Trabalho solicitado: Atualize as linhas do material começando na que contém "kingdom: Animalia" e terminando na que contém "scientific name: Gallinula chloropus": reescreva-as substituindo "scientific name" por "binomial name" e mantendo todo o restante inalterado.

Material fornecido:
---

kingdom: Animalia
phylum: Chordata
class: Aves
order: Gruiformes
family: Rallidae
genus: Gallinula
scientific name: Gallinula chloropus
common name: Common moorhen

---

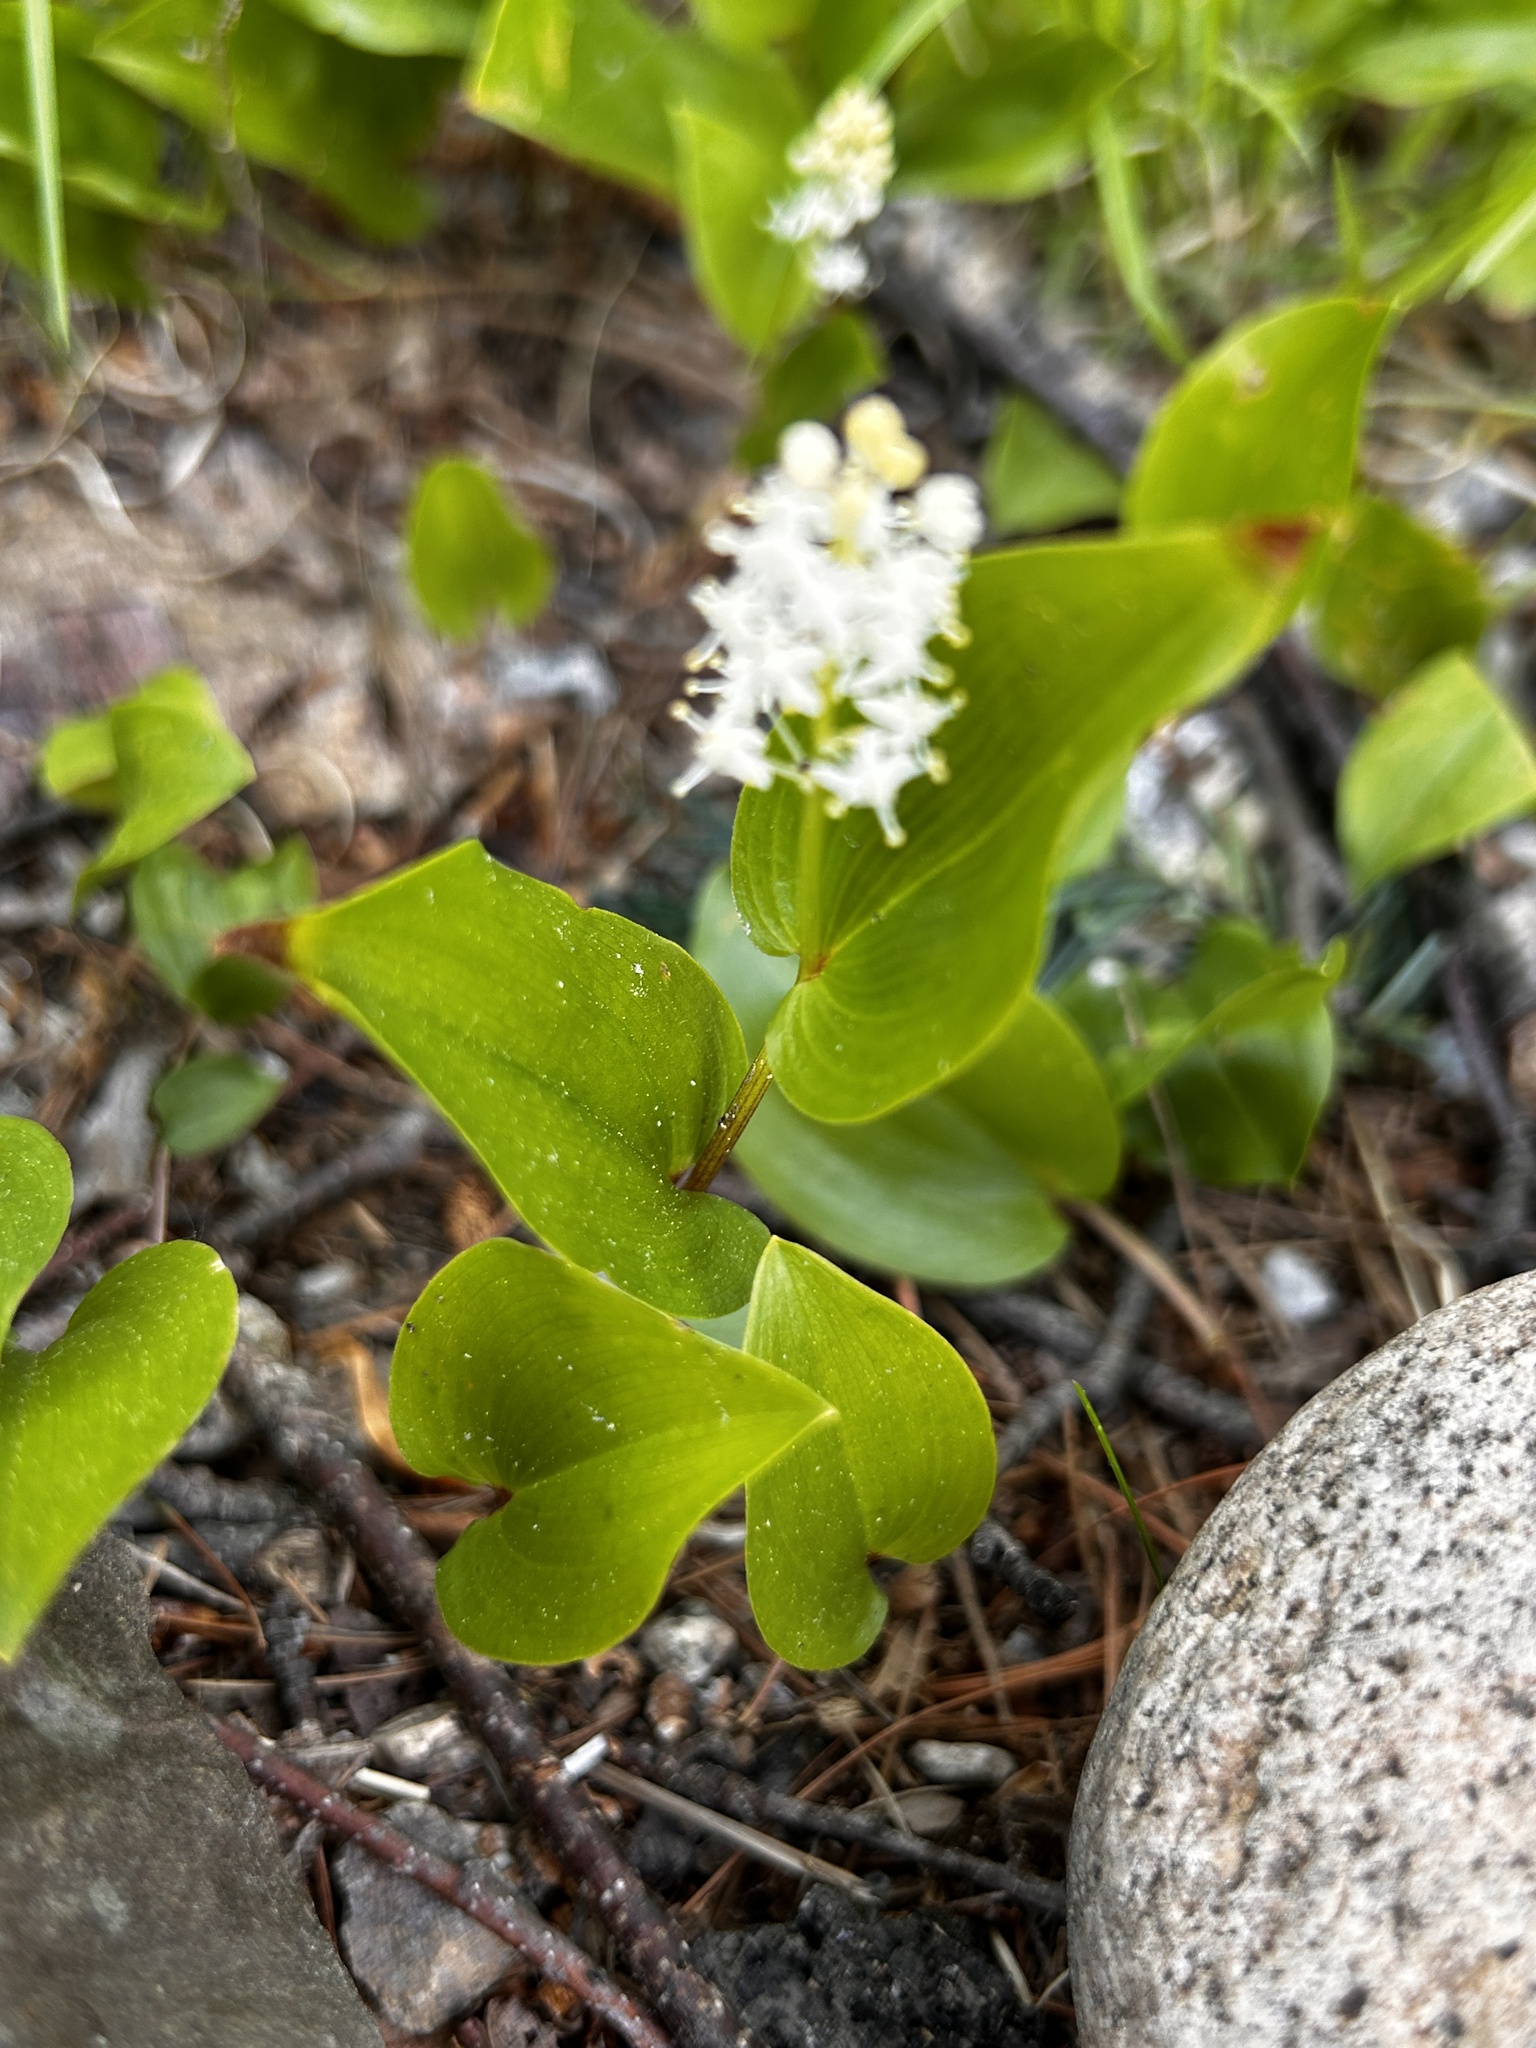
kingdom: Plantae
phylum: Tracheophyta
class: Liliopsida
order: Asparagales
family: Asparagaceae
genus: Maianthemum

---

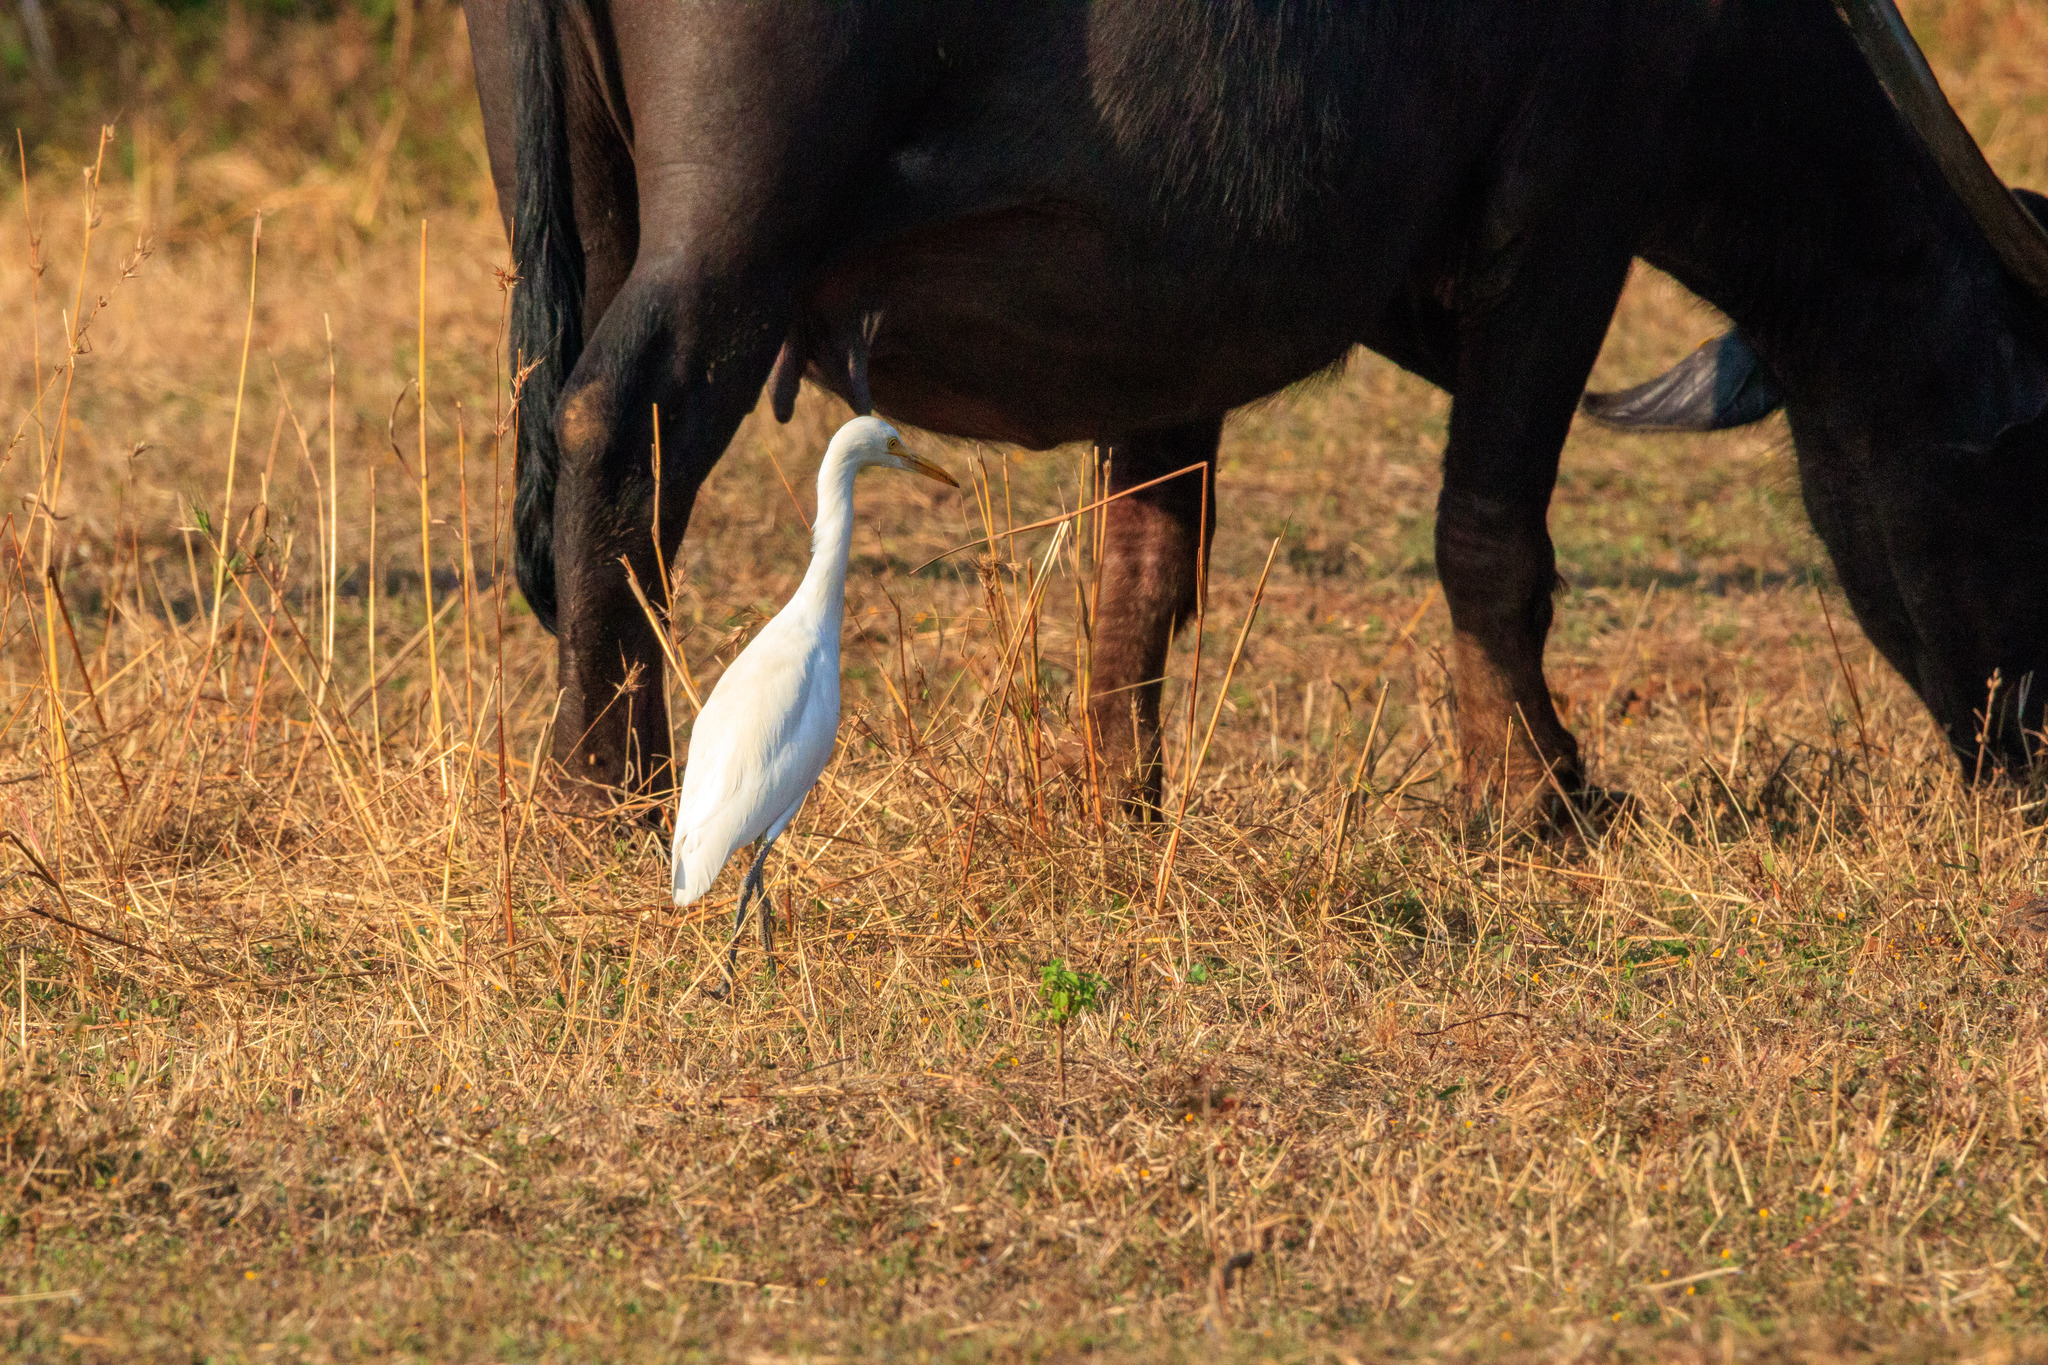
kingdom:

---

Resposta à tarefa:
kingdom: Animalia
phylum: Chordata
class: Aves
order: Gruiformes
family: Rallidae
genus: Gallinula
binomial name: Gallinula chloropus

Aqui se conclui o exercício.